**Extrait à lire:**
╔══
Soirée aux Trois Baudets : faire l’âme pour avoir du son…
Clio, Maryvette Laire et Abel Cheret (photos DR)
Allez, avouons-le…
Même si on est un gentil garçon comme moi (si, si, demandez autour de vous…), on se surprend parfois (un peu) à se laisser aller (un peu) et à dire (un peu) du mal de certains artistes vus sur scène. Ou pour paraphraser ce cher Desproges, parfois on aime trop les humains pour les tolérer médiocres. Ah, on est misanthrope ou on ne l’est pas..!
Alors, ce triple plateau-découverte aux Trois Baudets (BBB pour les intimes), je m’y étais (un peu) préparé (promis j’arrête avec toutes ces parenthèses.) (Flûte, raté…). A tel point même que je n’avais pas spécialement prévu de chroniquer ce moment pour vous, chers Enlecteurs, mais que voulez-vous, mon grand cœur me perdra.
Non, sérieusement, j’ai de belles choses à partager avec vous, et je m’en voudrais de les garder pour moi seul…
L’originalité de la formule des BBB est donc de présenter, plusieurs jours par semaine, un triple plateau (oui je sais, ça fait un peu fruits de mer… Rhhhaaah, j’avais promis, pardon..!). En première partie, un artiste débutant (environ dix minutes), puis un artiste un peu moins débutant (environ trente minutes). En seconde partie, un artiste plus confirmé, pour une petite heure de concert, une formule évidemment propice aux découvertes et parfois aux fort belles découvertes.
Pour ouvrir le bal, donc, le jeune Abel Cheret, sympathique grand échalas dégingandé à la petite moustache arty, qui nous prévient dès le premier titre qu’il n’a vraiment rien pour lui, et surtout pas la voix. Et pourtant…
Malgré ces préventions, celle-ci se révèle fort agréable, au fil de textes gentiment désabusés et teintés d’auto-dérision. L’écriture est joliment déliée, pleine de belles images, et portées par des rythmiques jazzy volontiers syncopées (guitare/batterie/tuba/flugelhorn). L’instrumentarium (je dis ce que je veux..!) donne aux différents morceaux une savoureuse couleur cuivrée et l’on se surprend à songer aux univers parallèles de Mathieu Boogaerts ou Florent Marchet.
╚══
**Données sources:**
╔══
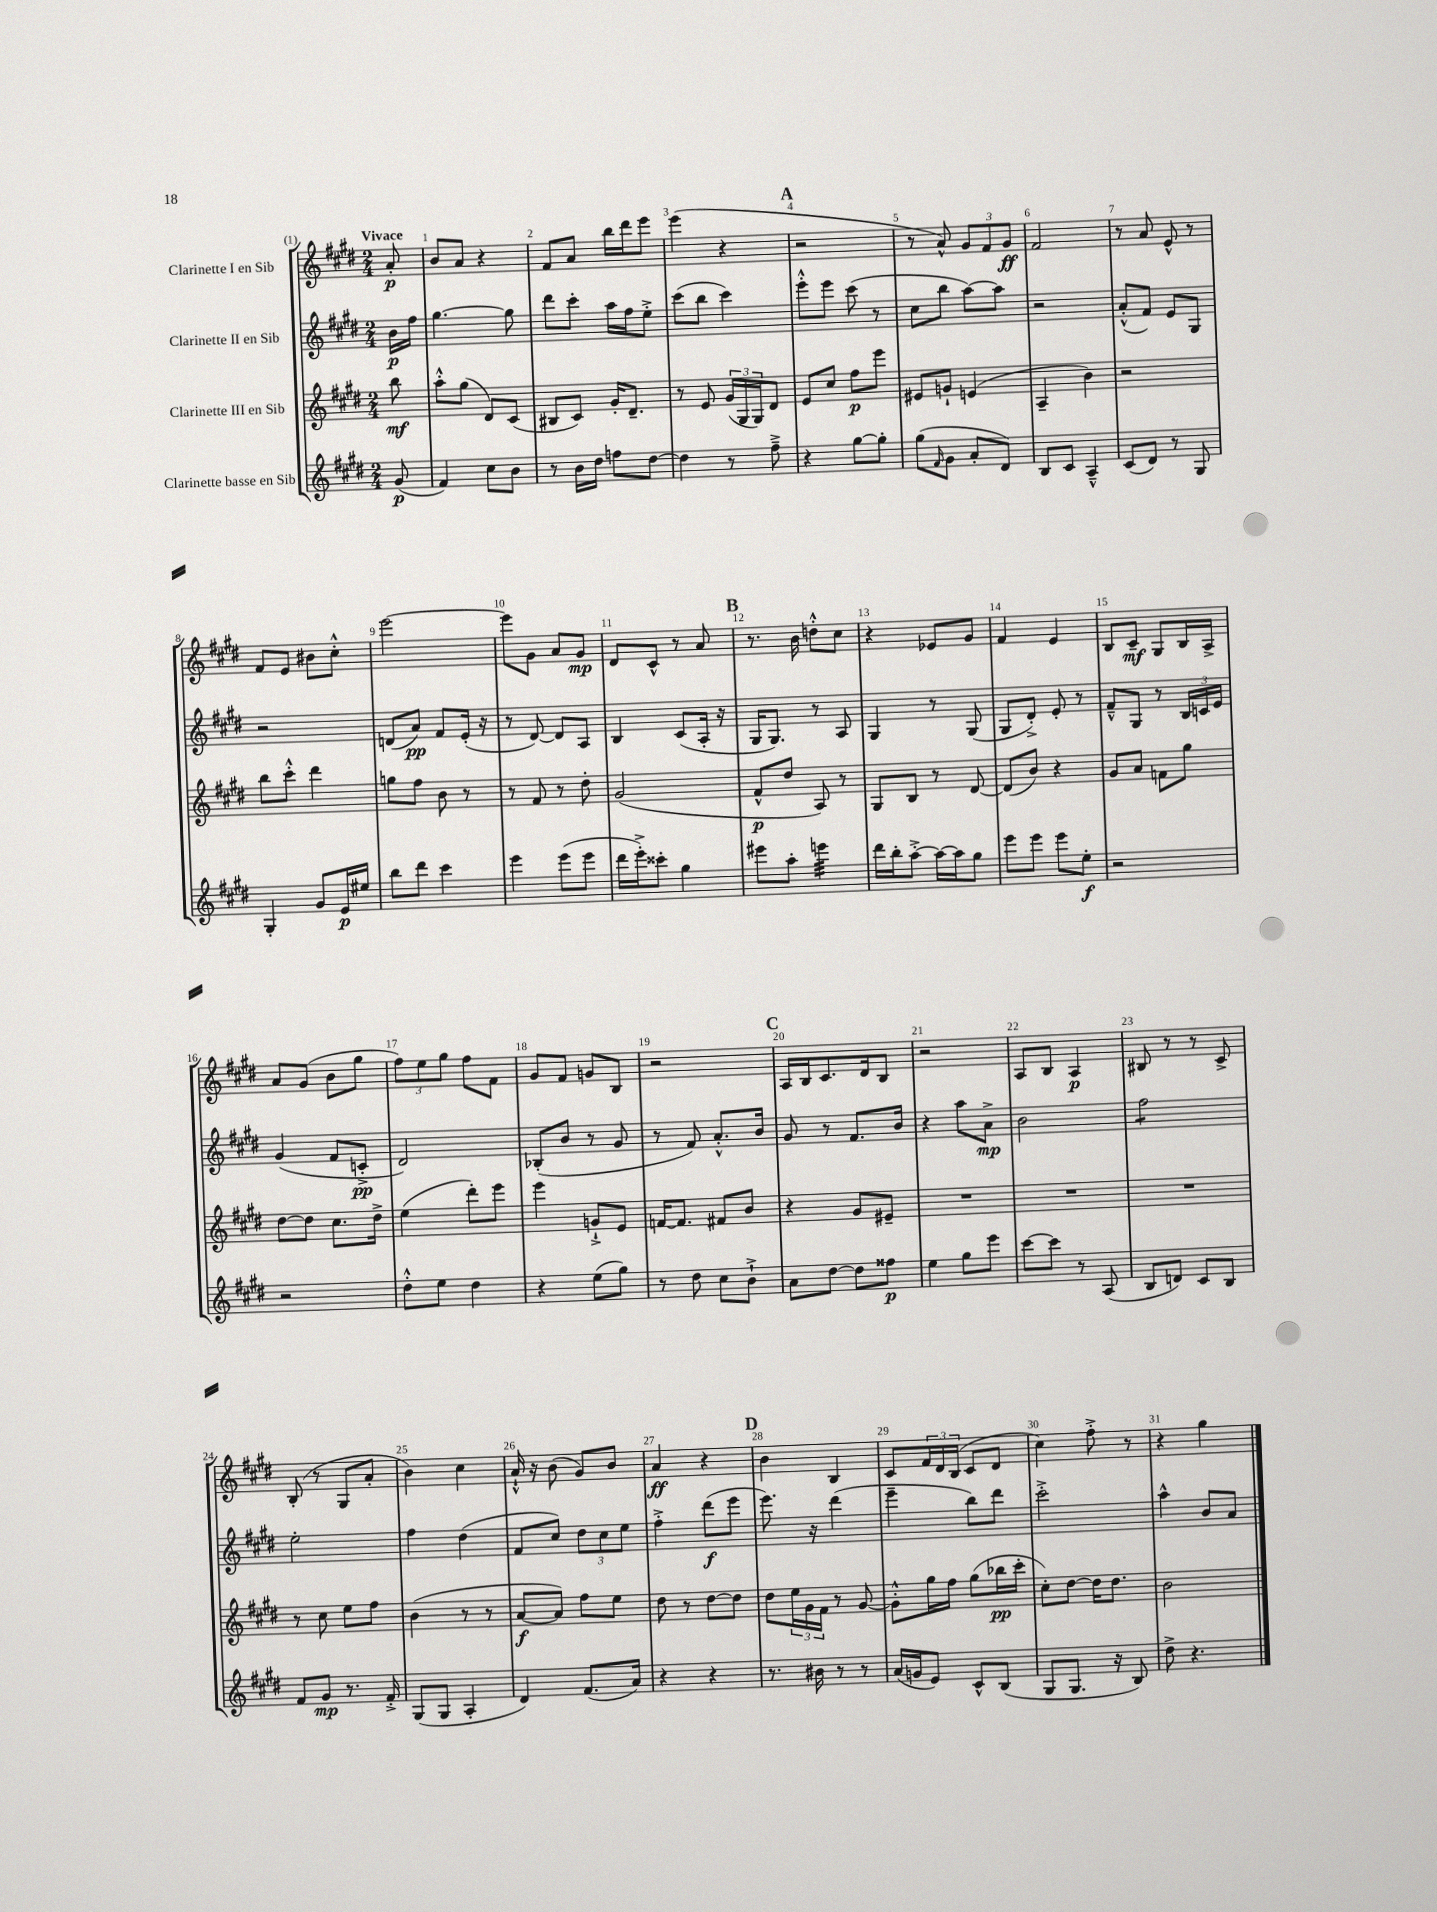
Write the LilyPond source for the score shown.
╚══
**Consignes:**
a: Extrayez de l'extrait, sans rien y changer, tout ce qui va de « Soirée aux Trois » jusqu'à « ne l’est pas..! ».
b: Traduisez en anglais la phrase suivante de l'extrait : « Non, sérieusement, j’ai de belles choses à partager avec vous, et je m’en voudrais de les garder pour moi seul… »

**Exercices corrigés:**
a:
Soirée aux Trois Baudets : faire l’âme pour avoir du son…
Clio, Maryvette Laire et Abel Cheret (photos DR)
Allez, avouons-le…
Même si on est un gentil garçon comme moi (si, si, demandez autour de vous…), on se surprend parfois (un peu) à se laisser aller (un peu) et à dire (un peu) du mal de certains artistes vus sur scène. Ou pour paraphraser ce cher Desproges, parfois on aime trop les humains pour les tolérer médiocres. Ah, on est misanthrope ou on ne l’est pas..!

b: No, seriously, I have some lovely things to share with you, and I'd never forgive myself for keeping them all to myself…